TASK TO CARRY OUT ::
The entries are to be returned exactly, with images left out.

SUPPLIED DATA ::
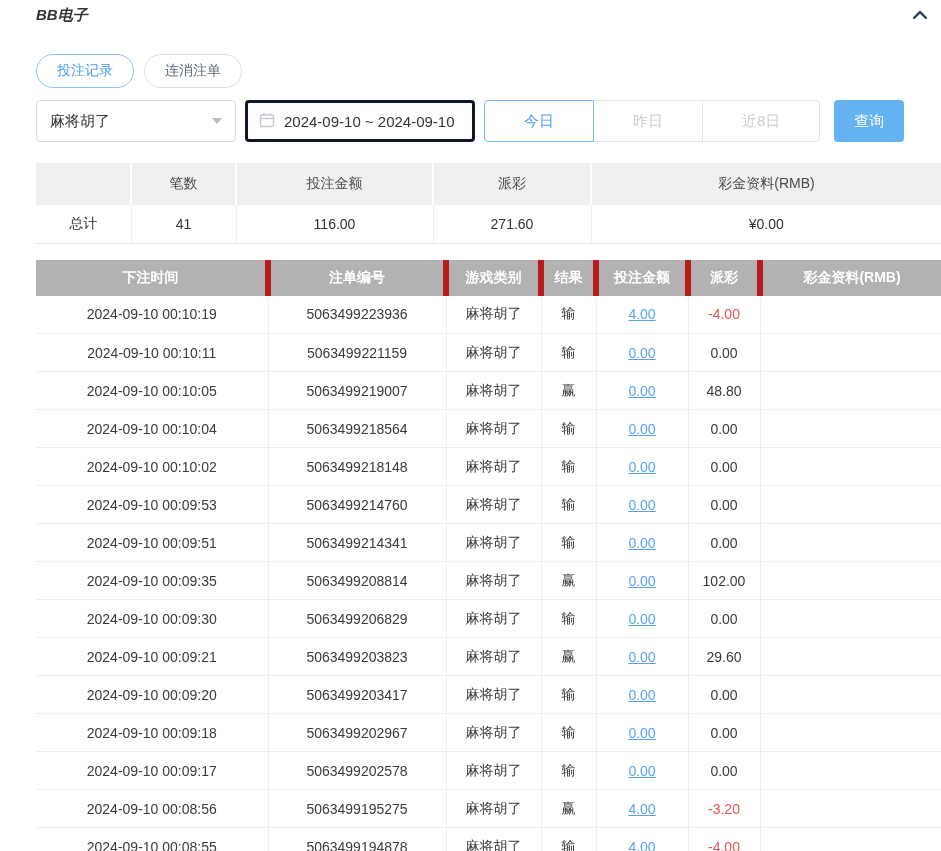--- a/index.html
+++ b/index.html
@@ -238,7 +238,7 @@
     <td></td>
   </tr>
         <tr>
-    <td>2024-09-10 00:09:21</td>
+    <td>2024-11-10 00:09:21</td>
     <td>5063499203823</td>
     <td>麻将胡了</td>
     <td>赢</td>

RESULT OF THE EXERCISE ::
--- a/index.html
+++ b/index.html
@@ -238,7 +238,7 @@
     <td></td>
   </tr>
         <tr>
-    <td>2024-09-10 00:09:21</td>
+    <td>2024-11-10 00:09:21</td>
     <td>5063499203823</td>
     <td>麻将胡了</td>
     <td>赢</td>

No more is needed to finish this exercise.